AIM OF THE TASK.
Word for word, repeat the data that follows. Do not include the pictures.

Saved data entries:
■ ■ ■
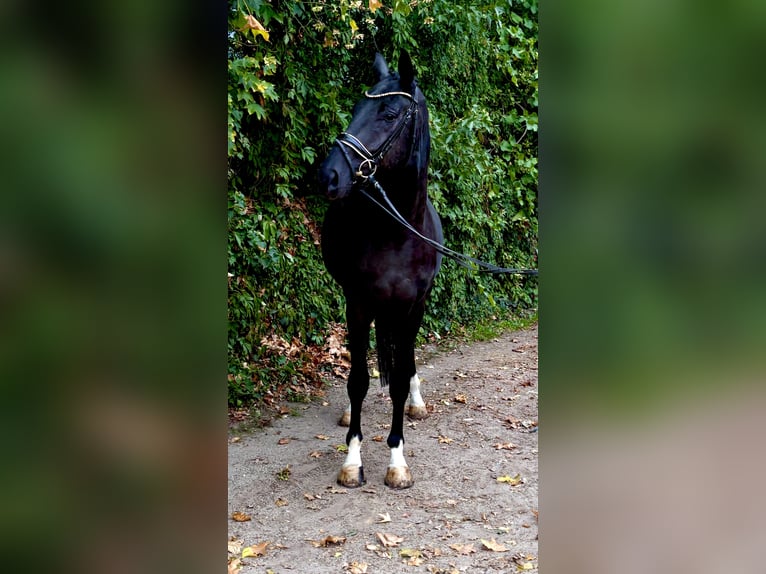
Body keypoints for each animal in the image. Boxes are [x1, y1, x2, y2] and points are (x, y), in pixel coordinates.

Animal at [317, 51, 443, 489]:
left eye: (388, 114)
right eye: (356, 108)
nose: (329, 175)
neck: (397, 232)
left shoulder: (411, 306)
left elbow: (400, 378)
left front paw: (397, 460)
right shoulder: (357, 303)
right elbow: (357, 380)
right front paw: (353, 460)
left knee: (406, 360)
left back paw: (418, 400)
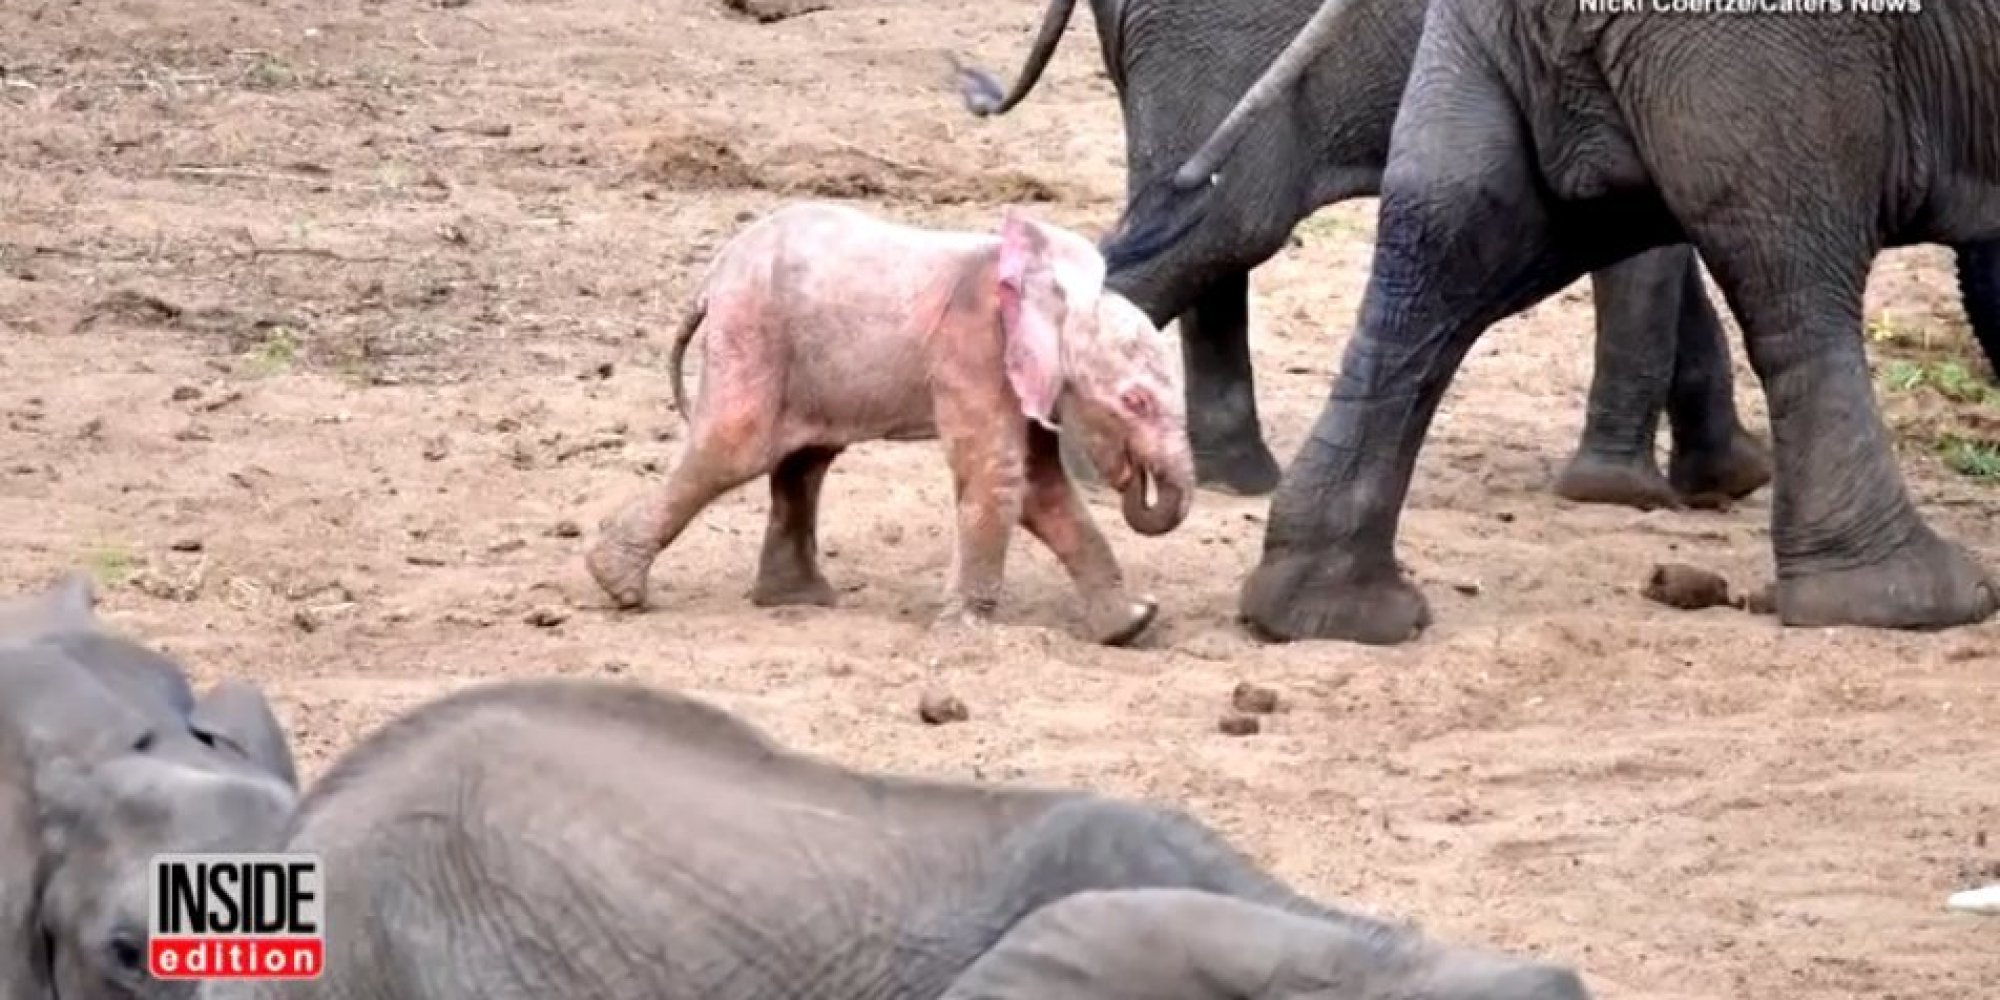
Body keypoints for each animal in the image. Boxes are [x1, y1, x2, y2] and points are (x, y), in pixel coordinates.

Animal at [584, 199, 1192, 644]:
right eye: (1135, 402)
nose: (1133, 478)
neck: (1055, 291)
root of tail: (711, 277)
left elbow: (1043, 489)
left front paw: (1132, 625)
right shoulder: (973, 352)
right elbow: (999, 477)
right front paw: (965, 636)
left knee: (803, 461)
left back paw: (798, 601)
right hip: (753, 331)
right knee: (736, 447)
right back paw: (618, 587)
■ ■ ■
TASK RESULT.
Body keypoints for each animal in the image. Boxes are [x1, y1, x2, y2] and points are (x, y), in pixel coordinates.

Animal at [317, 51, 443, 489]:
left eye: (388, 114)
right eye: (356, 108)
nose: (329, 175)
neck: (397, 232)
left shoulder: (411, 306)
left elbow: (400, 378)
left front paw: (397, 460)
right shoulder: (357, 303)
right elbow: (357, 380)
right front paw: (353, 460)
left knee: (406, 360)
left back paw: (418, 400)
Body keypoints for each animal in the image. Boxes are [x1, y1, x2, y2] and points are (x, y), in pixel coordinates.

Animal at [584, 199, 1192, 644]:
right eye: (1135, 402)
nose: (1133, 478)
neck: (1055, 291)
root of tail: (711, 277)
left elbow: (1043, 489)
left front paw: (1132, 625)
right shoulder: (973, 352)
right elbow: (999, 477)
right front paw: (965, 636)
left knee: (803, 461)
left back paw: (798, 601)
right hip: (753, 331)
right knee: (736, 447)
right back paw: (618, 587)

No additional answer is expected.